Description of problem: Calls to OBJ_txt2nid for a non-registered objects adds bogus "first num too large" errors from a2d_ASN1_OBJECT. Version-Release number of selected component (if applicable): 0.9.8b-14.fc6 0.9.8b-15.fc7 0.9.8b-17.fc8 0.9.8g-9.12.fc9 0.9.8g-12.fc10 0.9.8b-8.3.el5 How reproducible: Always Steps to Reproduce: 1. Compile and run the attached test as follows 2. g++ -o openssltest openssltest.cpp -lssl 3. ./openssltest Actual results: OBJ_txt2nid: 17 OBJ_txt2nid: 0 first num too large a2d_ASN1_OBJECT Expected results: OBJ_txt2nid: 17 OBJ_txt2nid: 0 Additional info: These versions do not have this issue: 0.9.7a-20.6.legacy (RH9) 0.9.7a-33.13.legacy (FC1) 0.9.7a-35.2.legacy (FC2) 0.9.7a-42.2 (FC3) 0.9.7f-7.10 (FC4) 0.9.8a-5.4 (FC5) 0.9.7a-33.23 (RHEL3) 0.9.7a-43.17.el4_6.1 It looks like the problems was introduced when transitioning from 0.9.8a to 0.9.8b.
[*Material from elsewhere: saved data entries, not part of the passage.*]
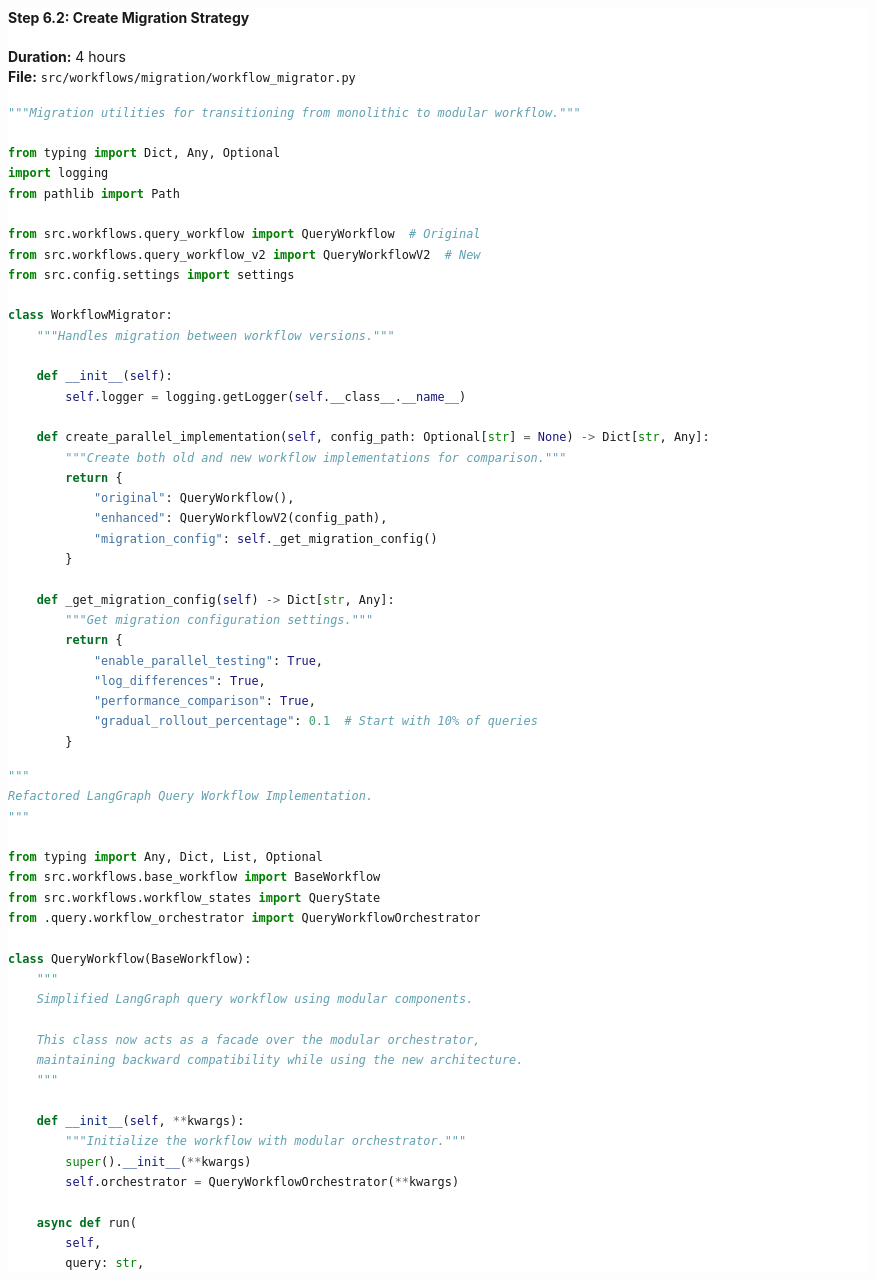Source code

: #### Step 6.2: Create Migration Strategy
**Duration:** 4 hours  
**File:** `src/workflows/migration/workflow_migrator.py`

```python
"""Migration utilities for transitioning from monolithic to modular workflow."""

from typing import Dict, Any, Optional
import logging
from pathlib import Path

from src.workflows.query_workflow import QueryWorkflow  # Original
from src.workflows.query_workflow_v2 import QueryWorkflowV2  # New
from src.config.settings import settings

class WorkflowMigrator:
    """Handles migration between workflow versions."""
    
    def __init__(self):
        self.logger = logging.getLogger(self.__class__.__name__)
    
    def create_parallel_implementation(self, config_path: Optional[str] = None) -> Dict[str, Any]:
        """Create both old and new workflow implementations for comparison."""
        return {
            "original": QueryWorkflow(),
            "enhanced": QueryWorkflowV2(config_path),
            "migration_config": self._get_migration_config()
        }
    
    def _get_migration_config(self) -> Dict[str, Any]:
        """Get migration configuration settings."""
        return {
            "enable_parallel_testing": True,
            "log_differences": True,
            "performance_comparison": True,
            "gradual_rollout_percentage": 0.1  # Start with 10% of queries
        }
```

```python
"""
Refactored LangGraph Query Workflow Implementation.
"""

from typing import Any, Dict, List, Optional
from src.workflows.base_workflow import BaseWorkflow
from src.workflows.workflow_states import QueryState
from .query.workflow_orchestrator import QueryWorkflowOrchestrator

class QueryWorkflow(BaseWorkflow):
    """
    Simplified LangGraph query workflow using modular components.
    
    This class now acts as a facade over the modular orchestrator,
    maintaining backward compatibility while using the new architecture.
    """
    
    def __init__(self, **kwargs):
        """Initialize the workflow with modular orchestrator."""
        super().__init__(**kwargs)
        self.orchestrator = QueryWorkflowOrchestrator(**kwargs)
    
    async def run(
        self,
        query: str,
```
Created attachment 328798 [details] Test program
Is the bug present in the latest upstream (namely 0.9.8j) ? If so, could you please report it through the upstream bug tracker by sending e-mail to rt .
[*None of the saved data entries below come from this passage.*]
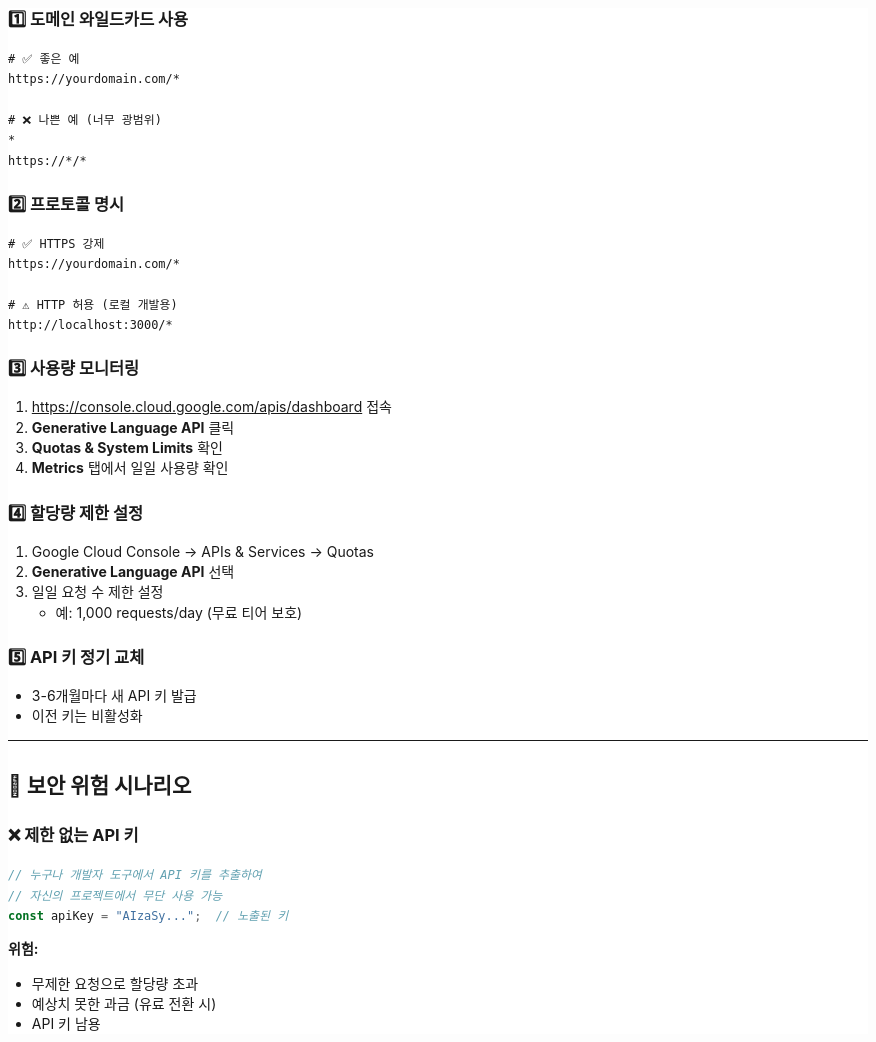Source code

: ### 1️⃣ 도메인 와일드카드 사용
```
# ✅ 좋은 예
https://yourdomain.com/*

# ❌ 나쁜 예 (너무 광범위)
*
https://*/*
```

### 2️⃣ 프로토콜 명시
```
# ✅ HTTPS 강제
https://yourdomain.com/*

# ⚠️ HTTP 허용 (로컬 개발용)
http://localhost:3000/*
```

### 3️⃣ 사용량 모니터링
1. https://console.cloud.google.com/apis/dashboard 접속
2. **Generative Language API** 클릭
3. **Quotas & System Limits** 확인
4. **Metrics** 탭에서 일일 사용량 확인

### 4️⃣ 할당량 제한 설정
1. Google Cloud Console → APIs & Services → Quotas
2. **Generative Language API** 선택
3. 일일 요청 수 제한 설정
   - 예: 1,000 requests/day (무료 티어 보호)

### 5️⃣ API 키 정기 교체
- 3-6개월마다 새 API 키 발급
- 이전 키는 비활성화

---

## 🚨 보안 위험 시나리오

### ❌ 제한 없는 API 키
```javascript
// 누구나 개발자 도구에서 API 키를 추출하여
// 자신의 프로젝트에서 무단 사용 가능
const apiKey = "AIzaSy...";  // 노출된 키
```

**위험:**
- 무제한 요청으로 할당량 초과
- 예상치 못한 과금 (유료 전환 시)
- API 키 남용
Compiling the test program against the 0.9.8j version compiled from the source tarball shows the same issue. Reported upstream as requested: http://rt.openssl.org/Ticket/Display.html?id=1819
Great, thanks.
It was caused by this checkin http://cvs.openssl.org/chngview?cn=14633 Namely there is commented out ERR_clear_error() call now in OBJ_txt2obj(). Thinking more about the problem. The error is not quite bogus, although the error description is not accurate. The OBJ_txt2nid is not supposed to be called on unregistered objects so the zero return value indicates an error. You might as well call ERR_clear_error() in that case.